I actually spent the entirety of my childhood in a cozy suburb of Richmond, VA. Richmond is a fun little town steeped in the traditions and culture of the Old South. We are talking bronze monuments of famous soldiers lining the streets, and Revolutionary War cannons on the grounds by the airport. Now that I am a grown gal, I actually would like to head back there and explore what I have heard are adorable little parts of downtown Old Richmond for the shops and restaurants. Tea sandwiches and iced tea? Yes, please.

Part of growing up in Richmond meant going to Cotillion. I'm not really sure if this is a tradition in the Atlanta area, as I haven't heard too much about it from friends. But in Richmond, everyone went, and not just the debutantes and their dates. 5th graders got all dressed up on a weekend night; the boys put on their sports coats and ties, the girls put on their little white (required) gloves. And we learned how to dance the waltz and the salsa. We learned how to eat at a proper formal dinner and which fork was which. Boys learned how to pull out chairs and open doors, and girls learned how to properly accept an invitation to dance, including a curtsy. At the end of the season, parents were invited to share in the evening with us, so that we could show off our new social skills.

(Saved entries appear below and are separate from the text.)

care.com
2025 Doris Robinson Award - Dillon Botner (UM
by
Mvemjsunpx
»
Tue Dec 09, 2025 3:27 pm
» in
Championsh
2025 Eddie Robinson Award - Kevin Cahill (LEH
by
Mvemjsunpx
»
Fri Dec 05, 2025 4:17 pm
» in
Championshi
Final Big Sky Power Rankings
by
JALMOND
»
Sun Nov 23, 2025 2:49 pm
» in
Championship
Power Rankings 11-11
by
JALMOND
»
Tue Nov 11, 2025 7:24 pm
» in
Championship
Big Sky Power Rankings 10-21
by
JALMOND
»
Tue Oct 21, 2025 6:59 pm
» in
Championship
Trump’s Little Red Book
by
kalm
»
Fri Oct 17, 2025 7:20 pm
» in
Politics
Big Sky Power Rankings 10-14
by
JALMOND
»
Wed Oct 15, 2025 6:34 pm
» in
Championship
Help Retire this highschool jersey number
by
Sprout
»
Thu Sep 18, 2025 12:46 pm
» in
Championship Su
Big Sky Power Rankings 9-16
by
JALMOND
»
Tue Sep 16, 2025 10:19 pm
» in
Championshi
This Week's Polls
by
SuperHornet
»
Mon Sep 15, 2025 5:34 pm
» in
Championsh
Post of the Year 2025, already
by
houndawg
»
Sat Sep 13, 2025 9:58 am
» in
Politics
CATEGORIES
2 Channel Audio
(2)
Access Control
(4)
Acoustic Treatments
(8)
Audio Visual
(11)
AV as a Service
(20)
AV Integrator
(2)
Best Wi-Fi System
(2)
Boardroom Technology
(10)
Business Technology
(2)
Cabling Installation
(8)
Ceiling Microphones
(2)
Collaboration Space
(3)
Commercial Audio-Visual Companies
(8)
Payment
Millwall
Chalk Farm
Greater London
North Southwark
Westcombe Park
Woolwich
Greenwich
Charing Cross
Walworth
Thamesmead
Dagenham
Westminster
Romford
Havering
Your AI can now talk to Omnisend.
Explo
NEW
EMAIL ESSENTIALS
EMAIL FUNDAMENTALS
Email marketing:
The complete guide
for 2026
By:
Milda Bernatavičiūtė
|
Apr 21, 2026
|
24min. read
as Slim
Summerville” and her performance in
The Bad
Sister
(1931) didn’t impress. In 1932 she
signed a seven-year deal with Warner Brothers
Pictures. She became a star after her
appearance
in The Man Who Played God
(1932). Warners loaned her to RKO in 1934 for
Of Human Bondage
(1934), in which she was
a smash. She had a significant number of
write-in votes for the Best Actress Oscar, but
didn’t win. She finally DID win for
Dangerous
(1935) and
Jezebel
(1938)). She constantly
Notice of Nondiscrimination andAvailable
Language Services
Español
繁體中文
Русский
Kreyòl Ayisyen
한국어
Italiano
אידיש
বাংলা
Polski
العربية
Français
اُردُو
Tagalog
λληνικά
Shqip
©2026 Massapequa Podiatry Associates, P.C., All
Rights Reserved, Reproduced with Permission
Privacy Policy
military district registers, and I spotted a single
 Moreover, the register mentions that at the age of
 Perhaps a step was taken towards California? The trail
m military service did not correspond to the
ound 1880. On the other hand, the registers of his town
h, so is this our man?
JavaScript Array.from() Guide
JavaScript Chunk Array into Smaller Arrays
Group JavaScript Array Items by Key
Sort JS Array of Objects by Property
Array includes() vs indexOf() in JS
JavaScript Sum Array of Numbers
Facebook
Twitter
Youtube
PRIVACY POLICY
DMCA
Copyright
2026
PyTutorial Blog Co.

Ok, I admit it. I was (am) a sucker for this stuff. I LOVED it. I already love getting all girly and dressed up, but add in ballroom dancing and yuppy formal dining? Sigh. It forced girls and boys to hang out despite the cooties and realize that acting grown-up could be quite fun.

This morning, I encountered a woman whom I am pretty sure never had a manners lesson from anyone in her life. It was a little thing about cutting people in line at a restaurant, but it spoke volumes about her as a person, just from that brief encounter. I feel that the most successful people in life are gracious and considerate. It applies everywhere -- at a job, at home with family, on the street with strangers. Everyday niceties make a difference.

If you had to pick one thing, what is your manners pet-peeve? What's one etiquette thing you learned that you have never forgotten?

PS. If you are like me and are addicted to the Etiquette columns in the paper, you will like the fun weekly column my friend The Broke Socialite does, Modern Manners. These things really just make you think!

3 comments:

Anonymous said...

I was raised in the South too- and I recently got in "trouble" at work for using too many manners. I apparently called someone (who is my parents age) "ma'm" one too many times in a meeting. I thought I was being polite, my (male) boss thought it was disrespectful. Never had that happen before!

Katherine Malone said...

Haha that's the worst! Some older gent called me on using "sir" with him this week, but I told him it was only fair, he had called me "honey!"

DuffGT06 said...

I always send thank you's! I get in trouble for using ma'am as well.